**TASK STATEMENT**
Collect every line of the material below that contains the string "categories", treating uppercase and lowercase letters as distinct.

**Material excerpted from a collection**
########################################

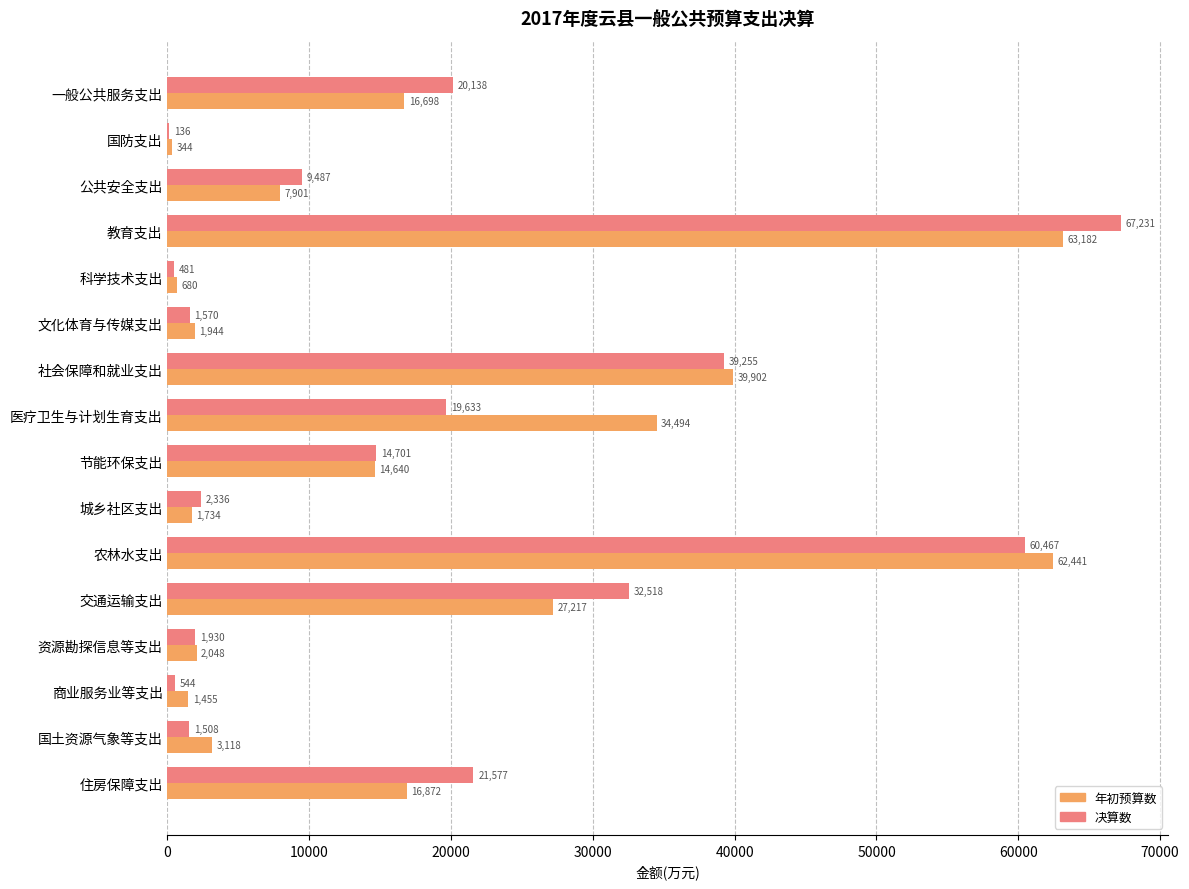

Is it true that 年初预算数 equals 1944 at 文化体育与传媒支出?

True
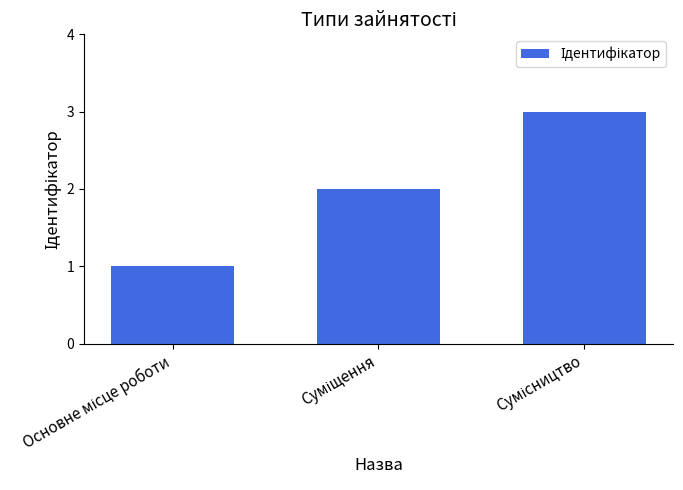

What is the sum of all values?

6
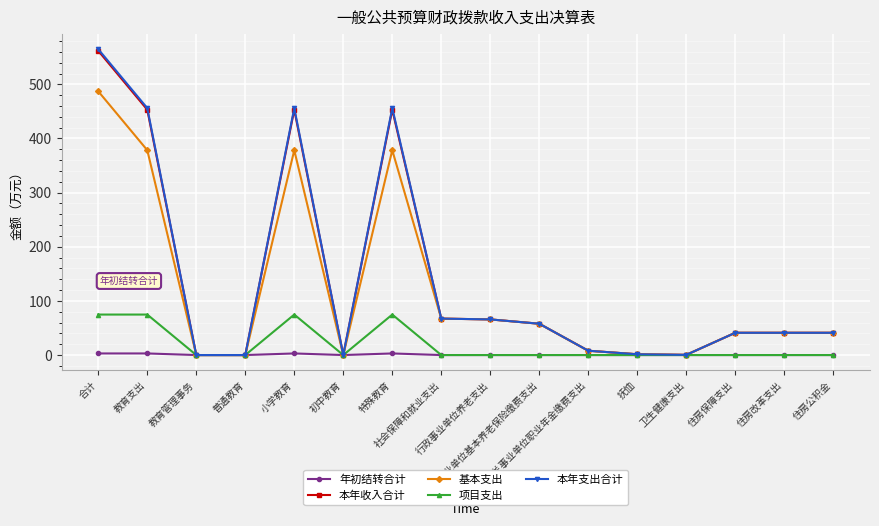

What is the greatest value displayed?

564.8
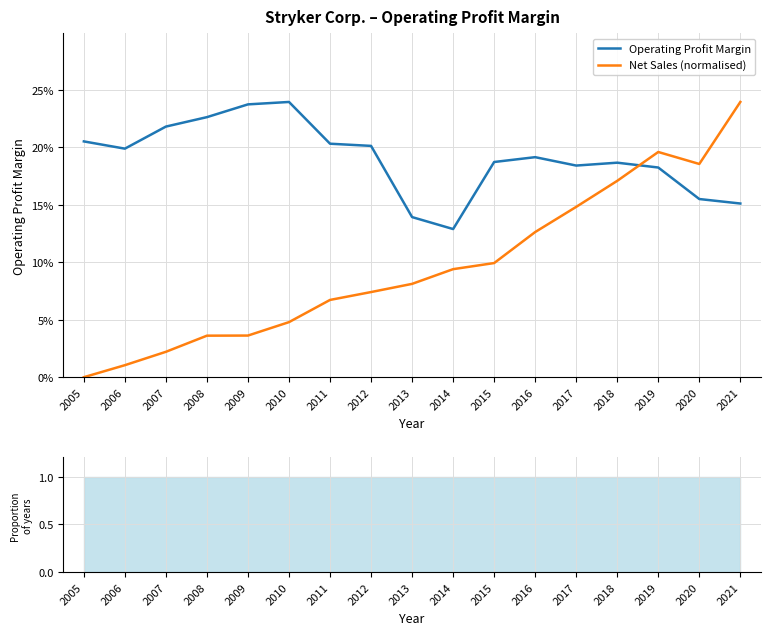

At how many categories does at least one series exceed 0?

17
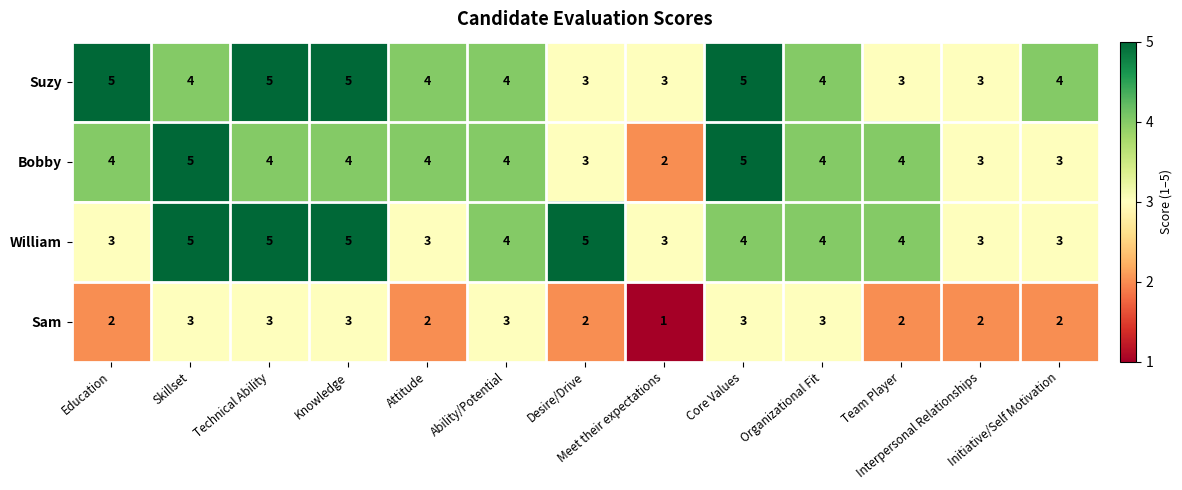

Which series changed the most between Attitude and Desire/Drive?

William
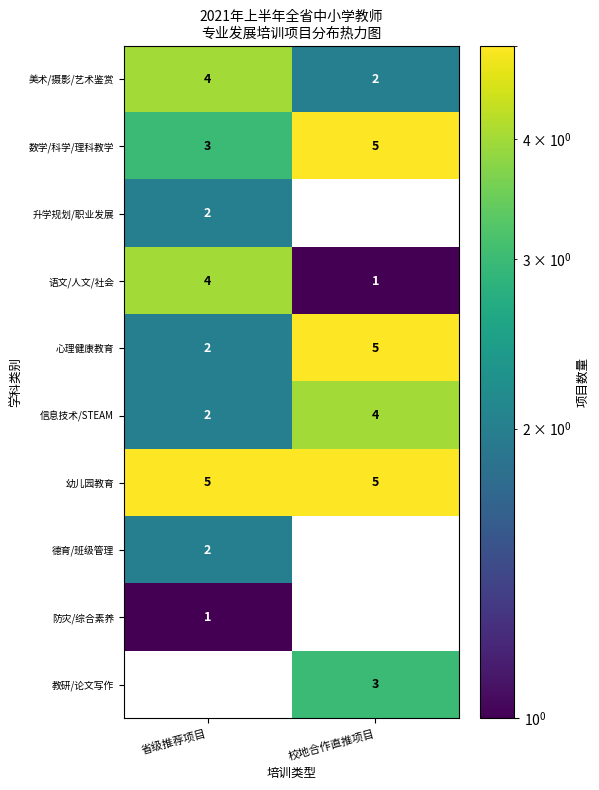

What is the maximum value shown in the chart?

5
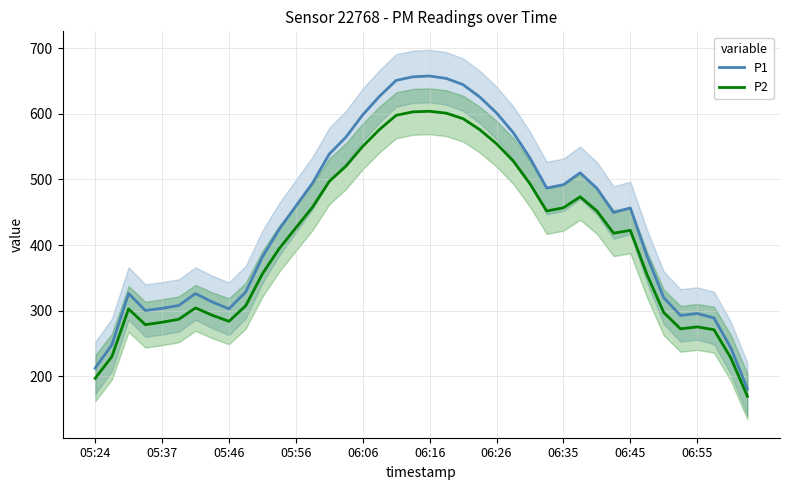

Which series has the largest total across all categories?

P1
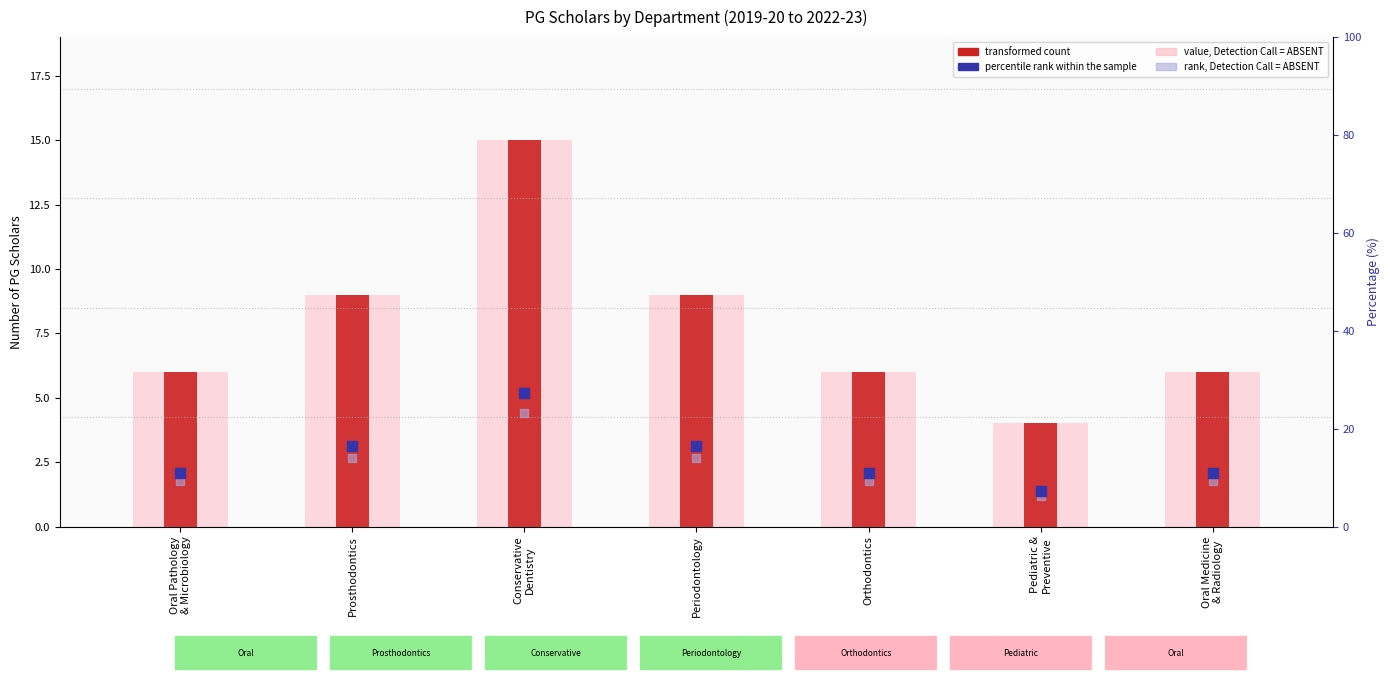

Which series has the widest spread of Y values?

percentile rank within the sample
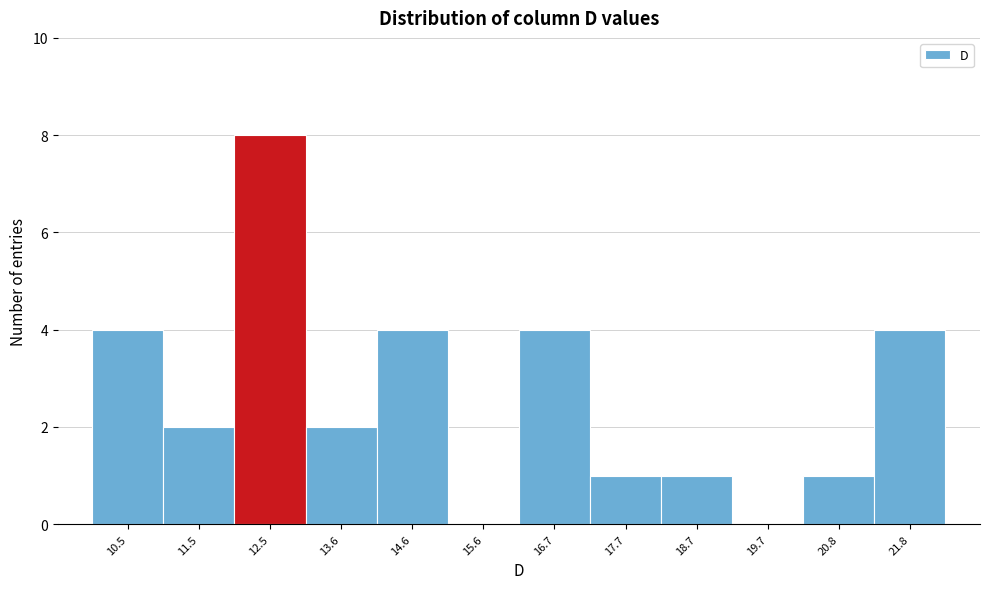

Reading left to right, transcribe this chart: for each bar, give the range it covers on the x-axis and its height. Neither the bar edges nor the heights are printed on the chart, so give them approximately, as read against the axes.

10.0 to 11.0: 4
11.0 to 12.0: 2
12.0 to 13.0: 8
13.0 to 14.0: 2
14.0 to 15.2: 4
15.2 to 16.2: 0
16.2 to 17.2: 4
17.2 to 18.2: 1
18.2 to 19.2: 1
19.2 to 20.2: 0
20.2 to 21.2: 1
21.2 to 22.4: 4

########################################

**ANSWER**
At how many categories does at least one series exceed 0?
Which series has the largest total across all categories?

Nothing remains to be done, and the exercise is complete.